Task brief: Report how many lines of the entries below contain the word "Thành", and nothing more.

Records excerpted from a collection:
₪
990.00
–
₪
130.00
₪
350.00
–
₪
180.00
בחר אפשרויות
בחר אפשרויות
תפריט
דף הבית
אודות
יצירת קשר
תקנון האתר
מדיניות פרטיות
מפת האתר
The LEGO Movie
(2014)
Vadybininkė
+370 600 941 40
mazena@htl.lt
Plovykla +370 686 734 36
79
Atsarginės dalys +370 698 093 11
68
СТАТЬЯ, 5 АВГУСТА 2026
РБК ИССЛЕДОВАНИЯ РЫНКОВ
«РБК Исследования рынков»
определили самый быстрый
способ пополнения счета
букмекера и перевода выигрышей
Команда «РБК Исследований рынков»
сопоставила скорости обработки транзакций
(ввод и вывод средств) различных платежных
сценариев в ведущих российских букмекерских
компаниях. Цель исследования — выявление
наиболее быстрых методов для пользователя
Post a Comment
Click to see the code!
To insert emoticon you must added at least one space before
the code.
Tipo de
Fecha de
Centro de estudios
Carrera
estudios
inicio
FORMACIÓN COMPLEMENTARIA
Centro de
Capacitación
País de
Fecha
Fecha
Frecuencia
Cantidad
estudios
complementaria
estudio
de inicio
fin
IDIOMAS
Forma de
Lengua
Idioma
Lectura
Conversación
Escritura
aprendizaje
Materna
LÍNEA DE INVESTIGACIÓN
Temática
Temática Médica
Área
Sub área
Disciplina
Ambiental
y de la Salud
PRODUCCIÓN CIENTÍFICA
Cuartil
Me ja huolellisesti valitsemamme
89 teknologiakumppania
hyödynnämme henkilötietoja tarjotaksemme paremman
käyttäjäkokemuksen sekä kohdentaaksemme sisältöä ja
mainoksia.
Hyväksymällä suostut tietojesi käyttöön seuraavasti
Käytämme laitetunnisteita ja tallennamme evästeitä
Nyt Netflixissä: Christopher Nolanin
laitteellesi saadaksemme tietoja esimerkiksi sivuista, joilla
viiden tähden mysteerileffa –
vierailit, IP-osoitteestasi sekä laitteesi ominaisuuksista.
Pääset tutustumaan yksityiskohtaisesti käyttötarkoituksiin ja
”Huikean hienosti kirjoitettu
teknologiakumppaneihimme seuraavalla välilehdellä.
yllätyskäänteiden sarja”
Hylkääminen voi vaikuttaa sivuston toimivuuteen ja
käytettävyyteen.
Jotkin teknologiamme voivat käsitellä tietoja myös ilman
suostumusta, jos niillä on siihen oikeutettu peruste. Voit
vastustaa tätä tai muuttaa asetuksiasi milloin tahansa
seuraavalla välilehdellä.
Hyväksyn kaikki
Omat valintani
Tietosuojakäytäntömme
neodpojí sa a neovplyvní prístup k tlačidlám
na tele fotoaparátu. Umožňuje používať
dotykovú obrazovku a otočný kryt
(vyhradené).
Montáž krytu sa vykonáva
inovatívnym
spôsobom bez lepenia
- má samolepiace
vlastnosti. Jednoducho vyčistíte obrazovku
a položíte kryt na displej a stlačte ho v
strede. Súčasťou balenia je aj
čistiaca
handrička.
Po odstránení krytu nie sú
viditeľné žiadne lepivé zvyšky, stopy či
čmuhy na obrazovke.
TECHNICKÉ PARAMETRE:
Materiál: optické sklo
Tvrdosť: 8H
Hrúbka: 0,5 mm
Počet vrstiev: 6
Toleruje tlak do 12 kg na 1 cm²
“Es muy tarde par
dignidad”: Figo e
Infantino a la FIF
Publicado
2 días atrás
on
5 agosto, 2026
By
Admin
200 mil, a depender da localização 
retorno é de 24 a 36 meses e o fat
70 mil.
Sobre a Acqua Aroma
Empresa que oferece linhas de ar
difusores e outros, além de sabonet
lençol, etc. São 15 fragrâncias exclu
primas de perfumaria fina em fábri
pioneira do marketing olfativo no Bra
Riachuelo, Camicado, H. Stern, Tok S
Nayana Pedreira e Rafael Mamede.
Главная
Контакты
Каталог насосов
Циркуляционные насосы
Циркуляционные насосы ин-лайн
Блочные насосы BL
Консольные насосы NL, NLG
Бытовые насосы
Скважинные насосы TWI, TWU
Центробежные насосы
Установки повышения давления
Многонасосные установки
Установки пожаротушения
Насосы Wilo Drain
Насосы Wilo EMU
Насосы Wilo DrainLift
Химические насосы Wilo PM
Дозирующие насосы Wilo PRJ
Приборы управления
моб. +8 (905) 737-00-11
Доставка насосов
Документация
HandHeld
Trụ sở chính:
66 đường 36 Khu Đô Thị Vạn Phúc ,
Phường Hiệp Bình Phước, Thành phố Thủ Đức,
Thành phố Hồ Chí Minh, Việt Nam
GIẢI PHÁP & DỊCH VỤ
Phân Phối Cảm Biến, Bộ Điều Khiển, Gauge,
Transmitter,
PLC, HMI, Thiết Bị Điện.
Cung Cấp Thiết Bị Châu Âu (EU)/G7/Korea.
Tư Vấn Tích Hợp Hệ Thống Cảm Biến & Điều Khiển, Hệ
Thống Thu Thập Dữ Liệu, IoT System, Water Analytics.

Task solution: 2